Quale ruolo rivestono concorsi e festival letterari nell’editoria italiana?
Festival e concorsi oggi conoscono un momento di fioritura e di rivitalizzazione grazie ai nuovi format. Gli editori hanno compreso che possono incapsulare sotto queste vecchie etichette contenuti nuovi, creare l’evento nell’evento (aperitivi letterari, reading con performance musicali…), per promuovere e vendere libri innanzitutto, ma anche fare scouting. Perciò, in questa nuova edizione ho dedicato un capitolo ai concorsi e ai festival letterari perché, anche per l’autore in cerca di editore, sono ambiti soggetti a trasformazioni con esiti interessanti. I confini si espandono, i tratti caratteristici sfumano, con il risultato di avere festival e concorsi che comprendono speed date letterari, appuntamenti-incontri tra potenziali autori ed esperti di settore, agenti, editor, per abbreviare, velocizzare, comunque affiancare la faticosa, tradizionale, ricerca di un editore.

Quali consigli ritiene più importanti per farsi pubblicare?

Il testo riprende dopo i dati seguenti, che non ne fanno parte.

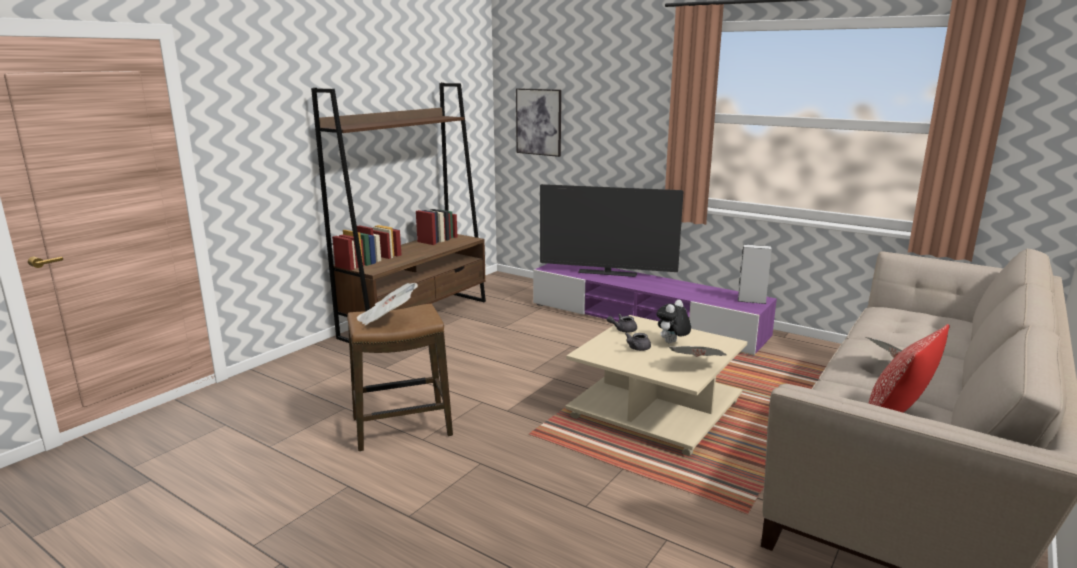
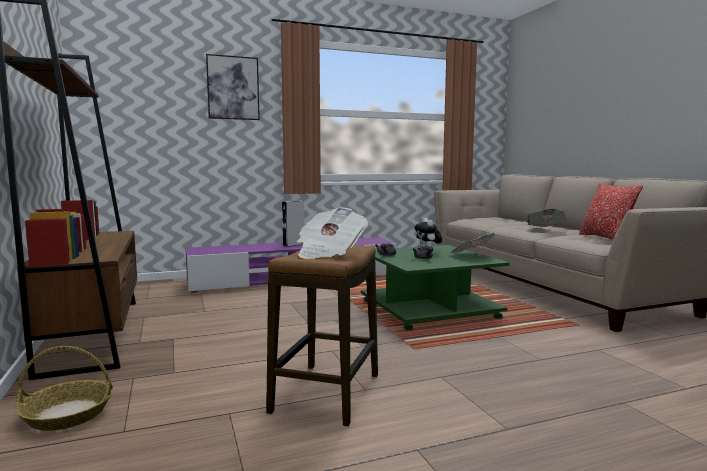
camera: 55 degrees left, 10 degrees down
picture [516,88,561,157] -> picture moved to [206,54,260,120]
television [540,184,684,277] -> none
beige coffee table [566,315,747,456] -> green coffee table [361,245,509,330]
grey speaker [738,245,772,304] -> grey speaker moved to [282,200,304,247]
none -> basket [16,346,113,431]

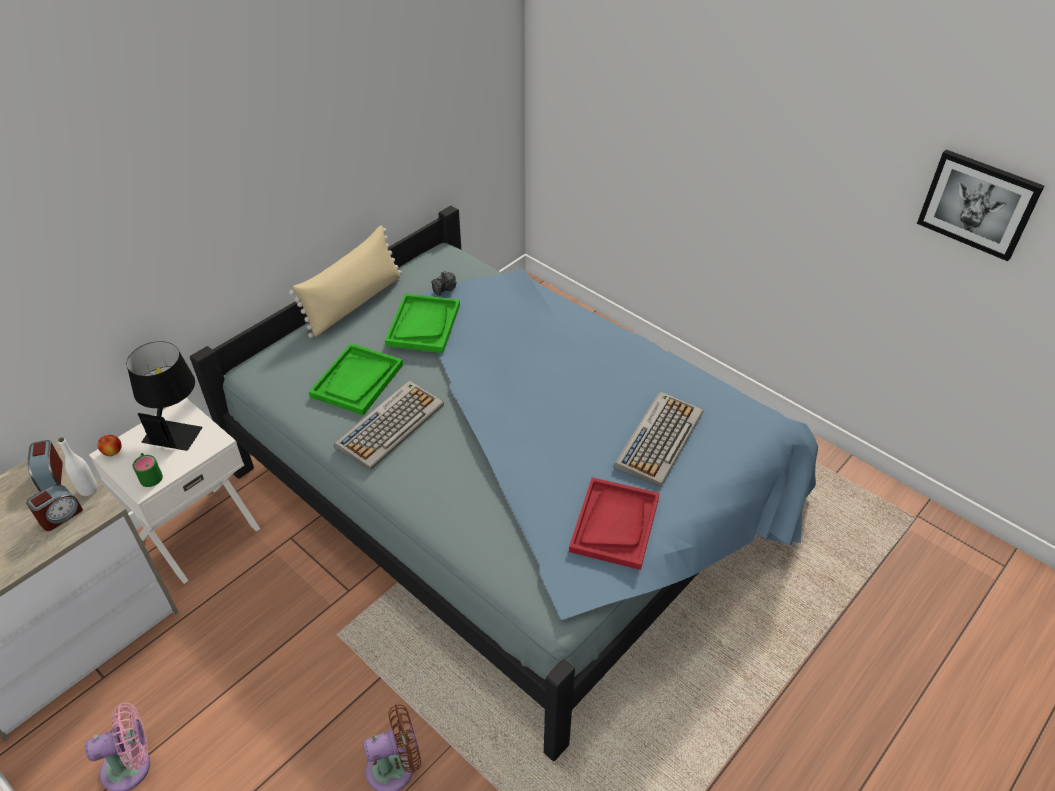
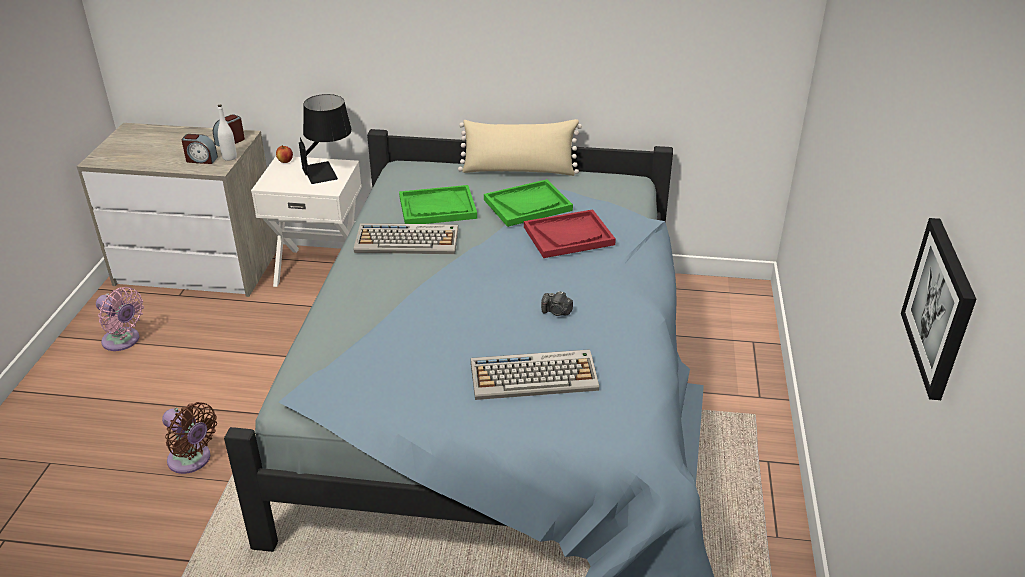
camera: 55 degrees right, 10 degrees down
green mug [133,453,163,487] -> none
camera [432,271,457,296] -> camera moved to [541,291,573,316]
red tray [569,477,660,570] -> red tray moved to [524,209,616,258]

Chiedersi innanzitutto se e perché si desidera pubblicare. Troppo spesso sono al lavoro velleità meramente narcisistiche, false speranze di ricchezza e di notorietà che si sgonfiano subito dopo la prima pubblicazione. Scrivere è infatti un lavoro faticoso, impegnativo, assorbente. Bellissimo. Pubblicare diventa quindi un’esperienza frustrante se le motivazioni sono esogene, come ha spiegato Davide Pinardi nella sua intervista, anziché endogene. Solo una minima parte di autori in Italia vive esclusivamente grazie ai guadagni sulle copie vendute (5-8 per cento sul prezzo di copertina per ogni copia). Oggi comunque, rispetto a vent’anni fa, quando uscì la prima edizione de L’autore in cerca di editore, è possibile per tutti pubblicare, il che la ritengo una grande espressione di libertà e di democrazia alla quale ha contribuito, spero, anche in parte, una corretta divulgazione di informazione e di cultura editoriale tramite strumenti quale L’Autore in cerca di editore. Ovvero chiunque può pubblicare e pubblicarsi. Soprattutto ci sono molte “aree protette” dove approdare, prima, per un confronto: le agenzie letterarie, le scuole di scrittura, i concorsi letterari, i festival letterari, le piattaforme di self-publishing on line, i service editoriali. Scegliere, semmai, questo il problema.